The 2004 Indian Ocean earthquake and tsunami in December 2004 was an unprecedented disaster for Indonesia, with some 200,000 dead or missing and a million homeless. It also witnessed record amounts of aid being promised for reconstruction of the affected regions of Aceh and Nias, both internationally and in Indonesia. President Susilo Bambang Yudhoyono controversially decided not to trust the existing government agencies to manage this huge effort, but appointed Kuntoro at Cabinet level to head a new agency to manage the flow of funds and the reconstruction, Badan Rehabilitasi dan Rekonstruksi Aceh-Nias, or BRR. The four years (2005–09)of BRR reconstruction witnessed an unprecedented flow of international and national personnel into a region that had been plagued by insurgency and isolation. The Helsinki Peace Agreement of 2005 meant that BRR had to work with both government and the former separatists of GAM. The two processes were transformative for Aceh.

In October 2009, when BRR had completed its task, Kuntoro was appointed head of the Presidential Unit of Development Supervision and Control (familiarly called UKP4).
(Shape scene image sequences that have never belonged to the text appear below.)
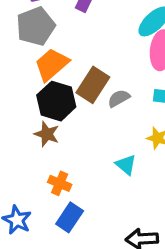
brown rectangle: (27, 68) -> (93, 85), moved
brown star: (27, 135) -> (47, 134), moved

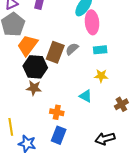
gray semicircle: (119, 98) -> (72, 49), moved
orange cross: (60, 183) -> (57, 112), moved

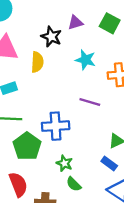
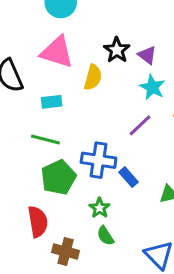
purple triangle: (75, 23) -> (147, 55), moved, turned 42
purple line: (90, 102) -> (140, 125), moved, turned -72
blue rectangle: (109, 164) -> (128, 177), moved

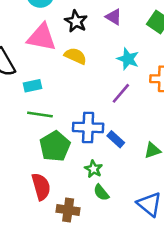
black star: (117, 50) -> (76, 21), moved
purple triangle: (147, 55) -> (114, 17), moved
yellow semicircle: (93, 77) -> (75, 56), turned -75
cyan rectangle: (52, 102) -> (33, 86), moved

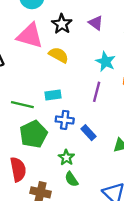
cyan rectangle: (33, 86) -> (53, 95), moved
purple line: (121, 93) -> (97, 92), turned -30
blue cross: (88, 127) -> (65, 120), size x0.7

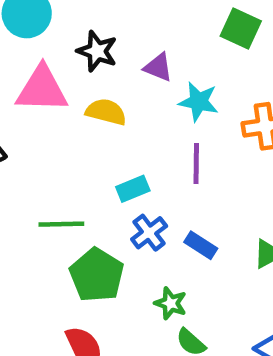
purple triangle: (96, 23) -> (158, 67), moved
cyan rectangle: (53, 95) -> (133, 189), moved
blue cross: (65, 120) -> (149, 233), turned -30

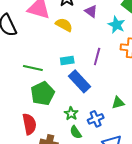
cyan star: (199, 102) -> (116, 25), moved
blue cross: (149, 233) -> (96, 119), moved
blue rectangle: (201, 245) -> (80, 81), moved, size x1.6

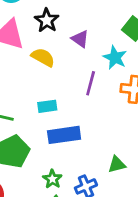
purple line: (97, 56) -> (91, 83), moved
blue rectangle: (80, 81) -> (64, 135), turned -55

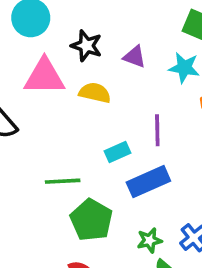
purple line: (91, 83) -> (157, 130), moved
green star: (52, 179) -> (150, 240), turned -30

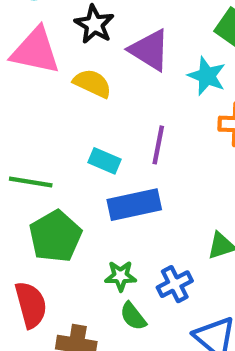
purple triangle: (134, 57) -> (149, 50), size x1.5
cyan rectangle: (117, 152) -> (104, 161), turned 35

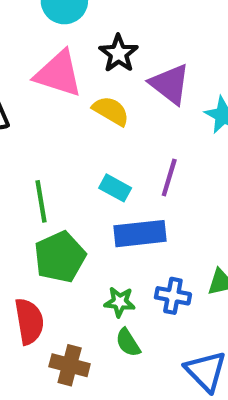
green line: (31, 182) -> (41, 201), turned 66
blue cross: (175, 284) -> (173, 296), moved, turned 32

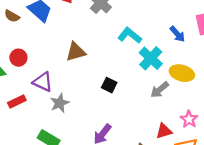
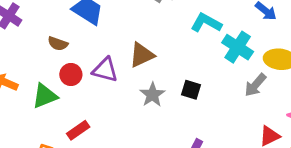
brown semicircle: (12, 16) -> (58, 44), moved
purple triangle: (43, 82) -> (105, 70), moved
gray star: (60, 103) -> (152, 95), moved

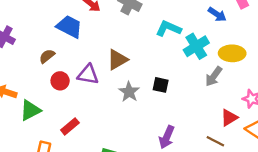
brown semicircle: (58, 44) -> (47, 56), turned 126
cyan cross: (238, 47) -> (196, 46), turned 30
green triangle: (45, 96) -> (30, 110), moved

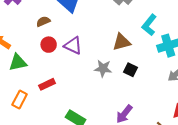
cyan L-shape: (168, 28) -> (149, 25), turned -90
brown triangle: (117, 60) -> (122, 42), moved
gray star: (129, 92) -> (103, 68), turned 30

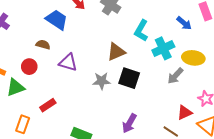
brown semicircle: (43, 21) -> (43, 45), moved, turned 48
red circle: (49, 45) -> (29, 67), moved
black square: (131, 70) -> (129, 78), size x1.5

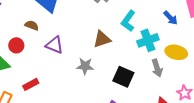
gray arrow: (175, 76) -> (157, 68), turned -66
black square: (129, 78) -> (123, 77), moved

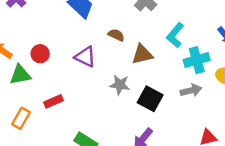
brown semicircle: (32, 25) -> (116, 35), moved
gray arrow: (157, 68) -> (191, 90), moved, turned -90
black square: (123, 77) -> (150, 99), moved

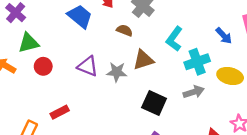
brown semicircle: (116, 35) -> (125, 30), moved
green triangle: (20, 75) -> (29, 43), moved
gray star: (120, 85) -> (117, 72), moved

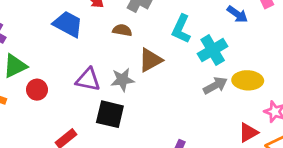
yellow ellipse: (230, 76) -> (248, 80), moved
black square: (154, 103) -> (110, 114), moved

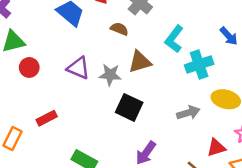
gray arrow: (215, 85) -> (188, 113), moved
black square: (110, 114) -> (129, 107), moved

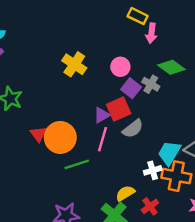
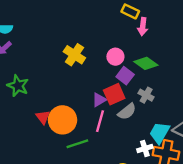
green diamond: (171, 67) -> (146, 63), moved
gray cross: (151, 84) -> (146, 95), moved

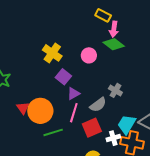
green diamond: (146, 63) -> (114, 44), moved
purple square: (125, 76) -> (63, 77), moved
red square: (114, 94) -> (92, 128), moved

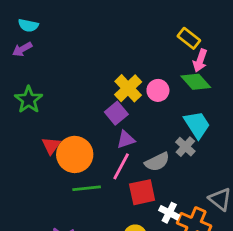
yellow cross: (52, 53) -> (128, 88), moved
cyan trapezoid: (127, 124) -> (197, 125), moved, turned 105
white cross: (113, 138) -> (169, 213), turned 32

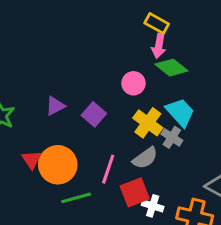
pink arrow: (200, 61) -> (159, 46), moved
yellow cross: (128, 88) -> (148, 123), moved
purple triangle: (126, 140) -> (55, 106), moved
white cross: (169, 213) -> (153, 206), moved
UKP4 was officially dissolved by President Joko Widodo as of 23 February 2015, based on Presidential Regulation No. 26 of 2015 Article 40 paragraph B. Some of the functions of this institution are merged into the Cabinet Secretariat and the Office of the Presidential Staff.

== Death ==
Mangkusubroto died at Kencana Hospital in Jakarta, on 17 December 2023, at the age of 76. He was buried in Kalibata Heroes' Cemetery.